The conference at St George’s Cathedral is the South African leg of an international conference organised by Trinity Institute in New York in a partnership that includes also St Paul’s Cathedral (London), and St Paul’s Cathedral (Melbourne).  If interested in attending the conference and to find out more, visit or search Facebook for @waterjusticesgcathedralcapetown.

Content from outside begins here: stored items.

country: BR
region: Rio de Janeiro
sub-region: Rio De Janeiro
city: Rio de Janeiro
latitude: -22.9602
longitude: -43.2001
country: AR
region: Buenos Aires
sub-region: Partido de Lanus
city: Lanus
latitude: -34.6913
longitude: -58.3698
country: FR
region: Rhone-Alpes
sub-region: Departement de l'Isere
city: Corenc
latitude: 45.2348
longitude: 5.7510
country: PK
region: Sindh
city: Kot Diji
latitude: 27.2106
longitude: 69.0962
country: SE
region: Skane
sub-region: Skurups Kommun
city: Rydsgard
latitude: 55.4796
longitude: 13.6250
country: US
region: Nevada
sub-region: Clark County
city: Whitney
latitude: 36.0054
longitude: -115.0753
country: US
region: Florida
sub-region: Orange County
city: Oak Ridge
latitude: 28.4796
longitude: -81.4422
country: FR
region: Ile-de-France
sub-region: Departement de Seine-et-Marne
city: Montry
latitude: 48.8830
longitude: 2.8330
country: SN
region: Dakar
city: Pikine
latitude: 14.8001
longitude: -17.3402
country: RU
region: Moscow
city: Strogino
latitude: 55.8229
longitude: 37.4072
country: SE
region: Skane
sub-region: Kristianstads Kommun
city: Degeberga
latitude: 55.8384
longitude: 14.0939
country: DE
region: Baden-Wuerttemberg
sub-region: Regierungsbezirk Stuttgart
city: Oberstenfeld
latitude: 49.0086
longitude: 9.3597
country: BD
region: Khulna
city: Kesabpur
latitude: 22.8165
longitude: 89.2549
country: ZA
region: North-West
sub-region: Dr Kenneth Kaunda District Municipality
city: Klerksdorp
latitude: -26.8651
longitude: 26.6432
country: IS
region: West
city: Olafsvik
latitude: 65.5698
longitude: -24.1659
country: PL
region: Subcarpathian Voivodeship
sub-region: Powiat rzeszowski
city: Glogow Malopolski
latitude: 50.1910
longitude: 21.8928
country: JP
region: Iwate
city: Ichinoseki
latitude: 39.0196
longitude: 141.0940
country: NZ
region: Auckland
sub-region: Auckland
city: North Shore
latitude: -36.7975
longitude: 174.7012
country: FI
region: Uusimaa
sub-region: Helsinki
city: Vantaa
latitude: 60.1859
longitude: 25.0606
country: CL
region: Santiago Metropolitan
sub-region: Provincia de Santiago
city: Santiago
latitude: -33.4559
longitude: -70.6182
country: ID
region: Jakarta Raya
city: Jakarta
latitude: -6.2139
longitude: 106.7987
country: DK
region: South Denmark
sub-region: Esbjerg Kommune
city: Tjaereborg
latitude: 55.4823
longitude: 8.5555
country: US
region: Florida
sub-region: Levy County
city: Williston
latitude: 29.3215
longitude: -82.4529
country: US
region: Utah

In the meantime, while the challenges might seem overwhelming – and they are indeed daunting – they are challenges that each one of us can do something about.  Some of the practical ways we can help as both faith communities and as individuals, include the following:

  • Reduce our use of water (there are so many ways in which we can do this);
  • Re-use water as much as possible (in other words, use our ‘grey’ water);
  • Collect rain water that otherwise goes into the sewers;
  • Get rid of private swimming pools and swim in the sea or public pools;
  • Replace ‘alien’ plant species in gardens with indigenous, ‘water-wise’ plants;
  • Minimise our use of plastics, chemicals and other pollutants that end up in rivers, oceans and aquifers;
  • Modify our diet to reduce the amount of water required to produce the food we eat – achieved most dramatically by reducing the quantity of animal products we consume. In the words of Archbishop Thabo Makgoba (London, February 2017), “Switching to a plant-based diet or reducing the amount of meat in your diet is one of the most important choices you can make to save water.”


Where we need to start, is by becoming more mindful and re-connecting with who we most fundamentally are.  We are water.  We are God’s creatures.